Very helpful. Thank you very much.

Chris Pappas Chairman

Thanks, Kelly.

Operator

Thank you. Our next question is from the line of Alex Slagle with Jefferies. Please go ahead.

Speaker 5

Thanks. Good morning, guys.

Chris Pappas Chairman

Hey, Alex.

Speaker 5

Wondering if you could just follow up on previous questions comment a little bit more on the demand environment and what you've observed to start the year out from a high-level perspective. I mean it seems like the underlying traffic trends in the industry are holding up fairly well but it's hard to read through kind of all the weather and the Omicron laps, crosscurrents. And can you just offer a little bit more perspective there and maybe what you're hearing from customers, whether it's a sense of optimism or are they getting more cautious as they look out ahead?

Data extracts:
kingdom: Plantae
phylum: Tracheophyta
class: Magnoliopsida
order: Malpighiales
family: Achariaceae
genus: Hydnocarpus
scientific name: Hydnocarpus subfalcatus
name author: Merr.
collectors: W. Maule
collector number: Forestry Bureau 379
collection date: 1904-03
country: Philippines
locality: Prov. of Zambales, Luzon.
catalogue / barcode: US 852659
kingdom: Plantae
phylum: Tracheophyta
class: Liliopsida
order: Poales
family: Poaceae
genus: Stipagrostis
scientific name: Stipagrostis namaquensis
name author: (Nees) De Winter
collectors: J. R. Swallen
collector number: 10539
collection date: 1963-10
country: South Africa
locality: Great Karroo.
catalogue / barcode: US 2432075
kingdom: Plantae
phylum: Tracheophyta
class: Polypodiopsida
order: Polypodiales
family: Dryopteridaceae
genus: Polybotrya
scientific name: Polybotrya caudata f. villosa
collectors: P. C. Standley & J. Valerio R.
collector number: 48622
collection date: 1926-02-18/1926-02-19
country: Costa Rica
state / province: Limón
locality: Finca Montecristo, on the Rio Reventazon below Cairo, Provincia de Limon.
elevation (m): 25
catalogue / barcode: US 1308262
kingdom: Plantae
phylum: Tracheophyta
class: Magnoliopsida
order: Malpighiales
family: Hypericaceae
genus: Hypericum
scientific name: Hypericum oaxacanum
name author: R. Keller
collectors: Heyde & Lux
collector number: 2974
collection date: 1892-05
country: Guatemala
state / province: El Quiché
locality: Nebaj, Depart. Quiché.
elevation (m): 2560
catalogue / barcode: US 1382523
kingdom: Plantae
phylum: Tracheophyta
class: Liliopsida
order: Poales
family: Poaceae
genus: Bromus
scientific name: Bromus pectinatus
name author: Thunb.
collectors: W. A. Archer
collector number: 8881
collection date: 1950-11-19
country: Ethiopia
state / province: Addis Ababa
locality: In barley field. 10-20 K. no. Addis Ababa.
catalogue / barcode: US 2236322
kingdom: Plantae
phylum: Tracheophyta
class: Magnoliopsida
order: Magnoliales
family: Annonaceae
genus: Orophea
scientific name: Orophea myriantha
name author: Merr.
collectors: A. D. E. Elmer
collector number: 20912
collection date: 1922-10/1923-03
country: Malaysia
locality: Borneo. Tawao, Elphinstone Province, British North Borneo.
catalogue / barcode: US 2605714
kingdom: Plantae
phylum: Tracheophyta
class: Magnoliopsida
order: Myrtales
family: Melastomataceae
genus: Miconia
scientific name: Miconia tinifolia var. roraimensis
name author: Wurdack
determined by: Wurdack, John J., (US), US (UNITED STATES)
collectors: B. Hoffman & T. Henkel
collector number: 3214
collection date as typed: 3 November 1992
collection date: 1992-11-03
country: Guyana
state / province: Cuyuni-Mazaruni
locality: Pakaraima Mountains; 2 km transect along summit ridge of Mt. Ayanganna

Work task A: In the call transcript, what firm is Alex Slagle with?
Work task B: Carry on the call transcript past its last line.
The records have no part in any of these tasks.

Output A: Jefferies.

Output B:
Jim Leddy CFO

It depends on the markets you're in, and we're pleased with what we've seen. Improved weather in areas that usually experience colder conditions should be beneficial. However, significant snowstorms can disrupt our numbers. January is a busy month as schools resume and people juggle various commitments, which means even good weather might not lead to exceptional results for the quarter compared to other times of the year. While there are some events like conferences and Valentine's Day, the first quarter typically functions as just that. Nonetheless, we are satisfied with what we've observed so far. The consumer and business travelers continue to spend, which gives us optimism for the future. There’s a lot of discussion in the press about a potential recession, but we cater to the top earners and corporate travelers, and we haven’t noticed any behavioral changes as of now. Good weather is a plus, but January and February tend to be less impactful compared to the second and fourth quarters.

Speaker 5

Okay. And on the food cost and inflation, I mean it looks like your two- and three-year stacked inflation levels have been very consistent all through 2022. And curious if the current cost levels are holding into the first quarter? And if you have a best guess on, what the year-over-year inflation might look like here in the first quarter the outlook for the year?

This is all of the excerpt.